Just rent a car trailer that has a kingpin that can mate to a standard height tractor and ill being several for ya...lol


----------



## simplicityinsound (Feb 2, 2007)

we should have space for 2-3 tents.  Kimo, come by and we will chat


----------



## edzyy (Aug 18, 2011)

i'm moving to Long Beach soon..and you guys are 5 hrs away =[


----------



## simplicityinsound (Feb 2, 2007)

you mean ONLY 5 hours away?


----------



## Lou (May 23, 2009)

this event i should be able to make,i didnt see any races on the district 36 website so i should have the time off,looking forward to it,i havent been to anything remotely related to car audio for quite some time,


----------



## Darth SQ (Sep 17, 2010)

Suburban's out.
Headliners won't be ready in time.
Guess it will be the Fit. 


Bret
PPI-ART COLLECTOR


----------



## shinjohn (Feb 8, 2006)

Bing, Joey, I'm definitely in, and will bring some food as well. Looking forward to it! BTW, amazing job on the new builds so far!!!!!!


----------



## Lunchbox12 (Sep 4, 2011)

Wish I could be there!!! At least my car will be, so technically, I'll be there in spirit!


----------



## edzyy (Aug 18, 2011)

simplicityinsound said:


> you mean ONLY 5 hours away?


This is true!


----------



## 60ndown (Feb 8, 2007)

tempted


----------



## cAsE sEnSiTiVe (Jun 24, 2008)

Looking forward to it...


----------



## simplicityinsound (Feb 2, 2007)

should be a good time, one week away!


----------



## rton20s (Feb 14, 2011)

I'm really hoping to make it up there to check out the shop and your work in person. Do you guys have a freezer on site? The wife makes some killer home made ice cream and I wouldn't mind bringing a flavor or two for people to sample. Could be nice especially if it gets warm in the afternoon.


----------



## Darth SQ (Sep 17, 2010)

rton20s said:


> I'm really hoping to make it up there to check out the shop and your work in person. Do you guys have a freezer on site? The wife makes some killer home made ice cream and I wouldn't mind bringing a flavor or two for people to sample. Could be nice especially if it gets warm in the afternoon.

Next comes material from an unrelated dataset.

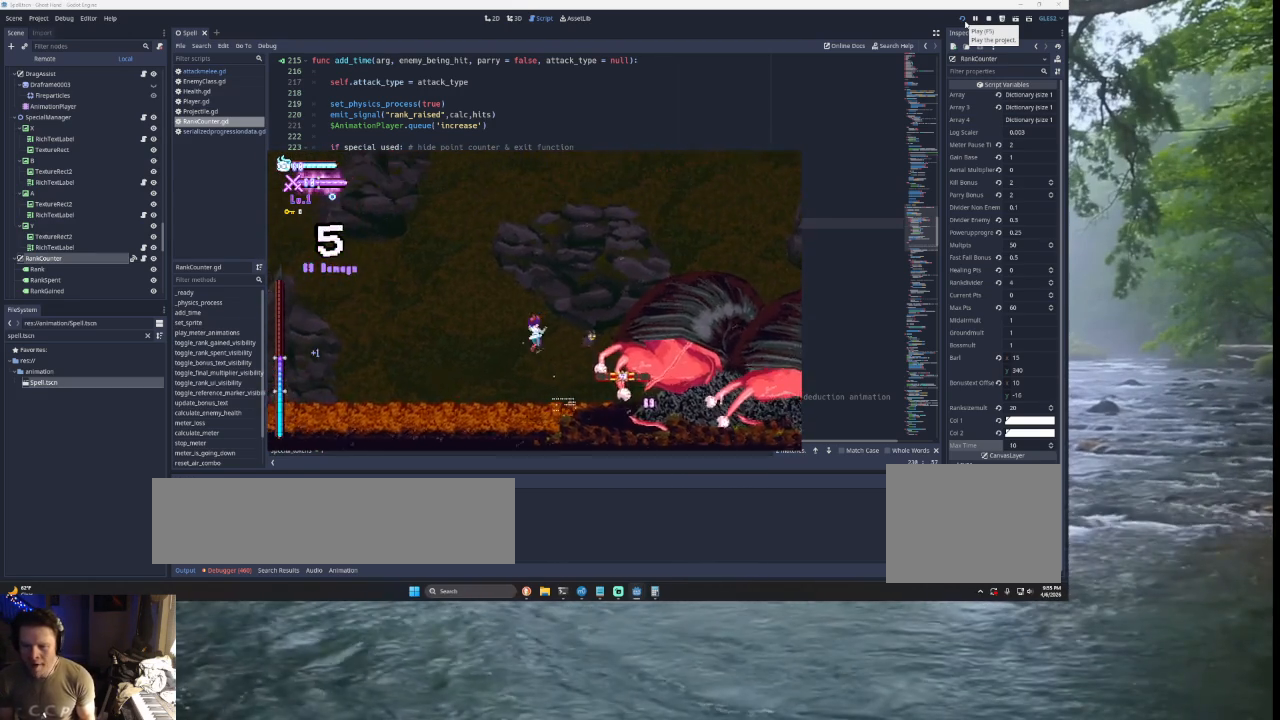
{"buttons": [], "left_stick": "down-left", "right_stick": "center", "events": [[67, "SQUARE", "down"], [300, "SQUARE", "up"], [300, "left_stick", "down-right"], [400, "left_stick", "down-left"], [433, "TRIANGLE", "up"]]}
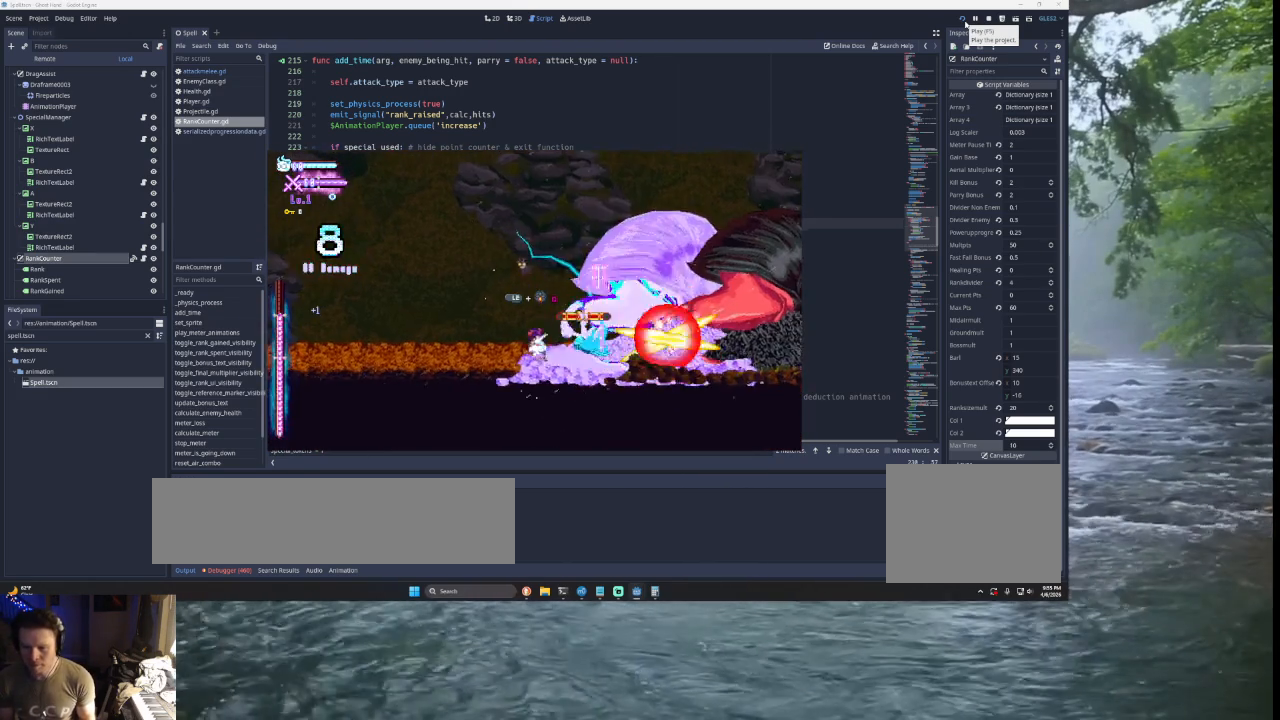
{"buttons": [], "left_stick": "left", "right_stick": "center", "events": [[33, "left_stick", "left"], [233, "left_stick", "center"], [467, "left_stick", "left"]]}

THAT WOULD BE AWESOME! :rockon:


Bret
PPI-ART COLLECTOR


----------



## jhunter936 (Aug 1, 2008)

I'll be there.
Just did my first SQ comp and I'm hooked.

Jeff


----------



## FartinInTheTub (May 25, 2010)

I wish I could go but I'll be flying down tubes at a waterpark with my son. It'll be 80 degrees Saturday here in Seattle... I'm taking advantage of it. Would love to see some comp cars and meet the guru himself. oh well... guess I'll wait til a NW party pops off.


----------



## Shinju (Jul 11, 2008)

FartinInTheTub said:


> I wish I could go but I'll be flying down tubes at a waterpark with my son. It'll be 80 degrees Saturday here in Seattle... I'm taking advantage of it. Would love to see some comp cars and meet the guru himself. oh well... guess I'll wait til a NW party pops off.



There was two back to back SQ shows two weekends ago, one in Lacey (Audio Northwest) and Marysville (SoundWerks).

There is a TON of shows coming up, there is one in Bremerton on May 19th SQ and SPL.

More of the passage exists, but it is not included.